经测试,样品的回收率为40%,乙烯的吸附率为2.5%(w/w)。
实施例1
一种利用非晶颗粒态淀粉吸附乙烯气体的方法,包括如下步骤和工艺条件:
(1)非晶颗粒态淀粉的制备
a)调浆:将普通玉米淀粉用乙醇水溶液(40%,w/w)调成干基质量分数为12%的淀粉浆液。
b)反应:将步骤a)中淀粉浆液在水浴恒温至35℃,以5g/min的速度滴加3mol/L的NaOH溶液,搅拌反应20min。淀粉与NaOH溶液的质量比为1:4。
c)中和:将步骤b)中得到的淀粉浆液在1811×g下离心,用乙醇溶液(40%,w/w)洗涤两次后,用3mol/L的乙醇盐酸溶液中和,离心,乙醇溶液(95%,w/w)洗涤一次后再用无水乙醇洗涤一次。

任务要求:
请接着上面那段讲非晶颗粒态淀粉吸附乙烯的方法的文字往下写,从最后一句之后续起。

所给条目:
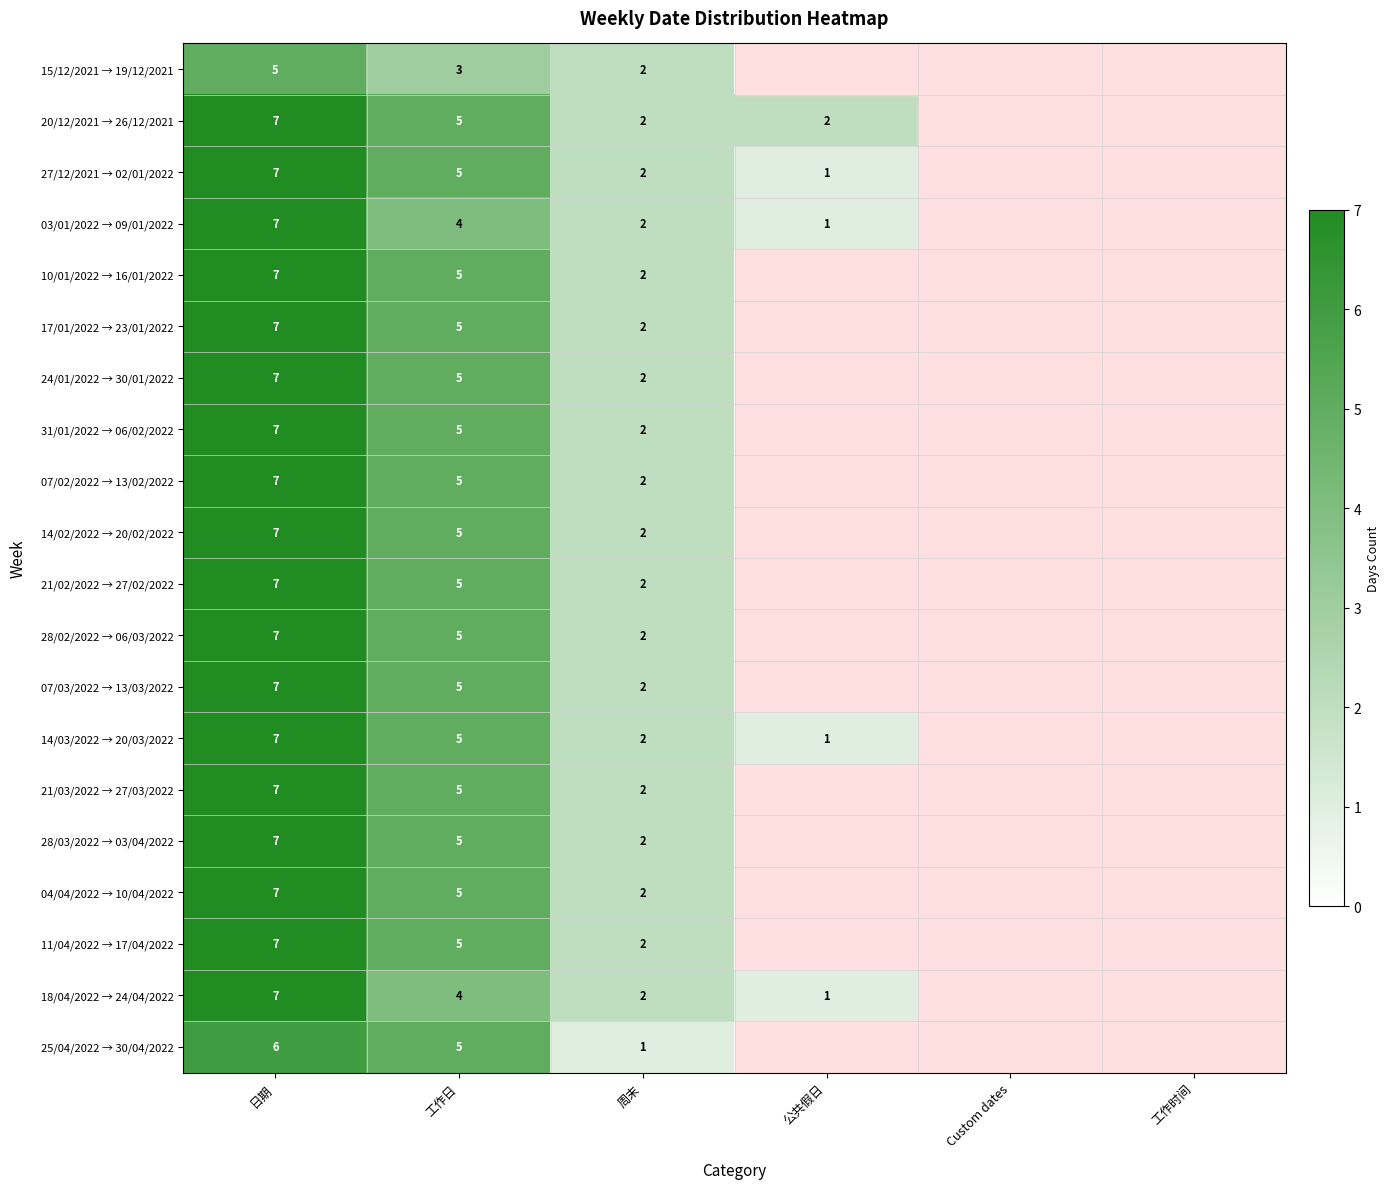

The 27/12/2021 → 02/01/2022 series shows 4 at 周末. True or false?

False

* * *

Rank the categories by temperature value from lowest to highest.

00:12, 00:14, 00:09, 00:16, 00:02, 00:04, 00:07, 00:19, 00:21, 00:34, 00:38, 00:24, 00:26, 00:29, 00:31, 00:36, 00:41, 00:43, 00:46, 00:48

* * *

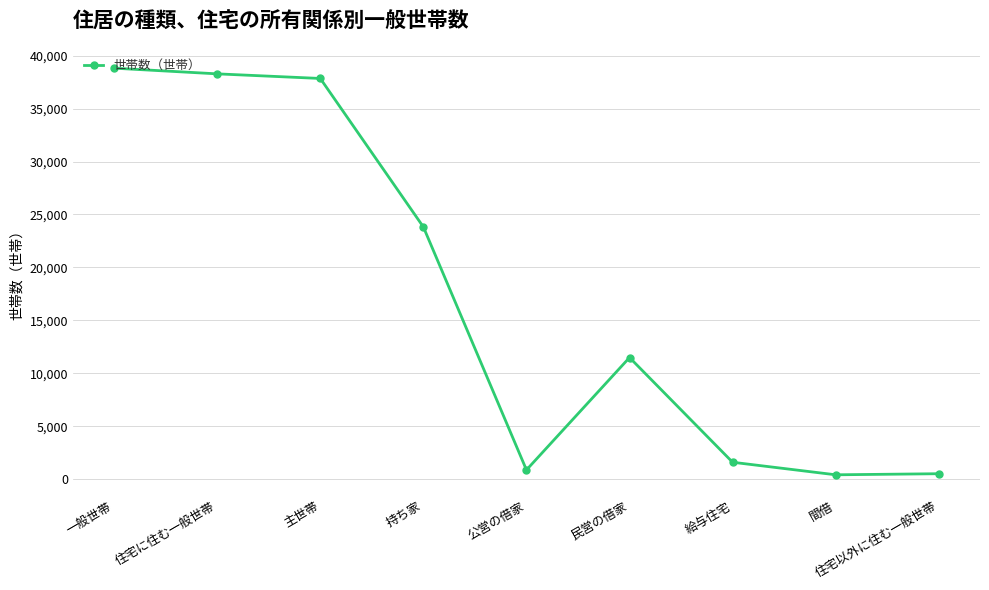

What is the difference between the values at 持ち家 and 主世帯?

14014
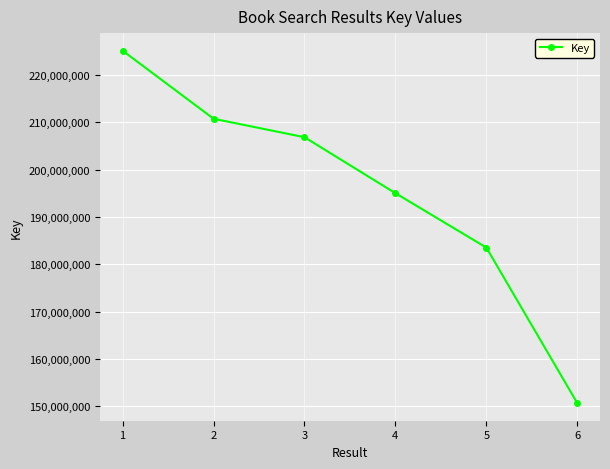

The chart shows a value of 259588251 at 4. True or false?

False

作答内容:
d)干燥:将得到的淀粉置于60℃的烘箱中干燥5h,过150目筛得到非晶颗粒态淀粉。
(2)非晶颗粒态淀粉吸附乙烯
将非晶颗粒态淀粉置于高压反应釜中,样品量为反应釜体积的20%,将反应釜抽真空处理,真空度为-0.10Mpa。通入乙烯气体,于1.0Mpa,25℃的条件下反应24h,反应结束后打开出气阀,用溴水吸收未吸附的乙烯,得到吸附有乙烯的淀粉粉末产品,产品用密封袋包装,置于干燥、低温、避光条件下保存。
经测试,样品的回收率为100%,乙烯的吸附率为13.8%(w/w)。
图1为实施例1吸附乙烯的非晶淀粉颗粒的扫描电镜照片。将样品用导电胶将样品固定在样品台上,置于离子溅射仪中进行喷金,采用QUANTA200型扫描电子显微镜进行观察拍照。相对于原淀粉来说,颗粒形貌发生了很大变化,淀粉颗粒在碱性条件膨胀尺寸有所增加,但仍保持颗粒粉末状态,有利于产品分散和包装。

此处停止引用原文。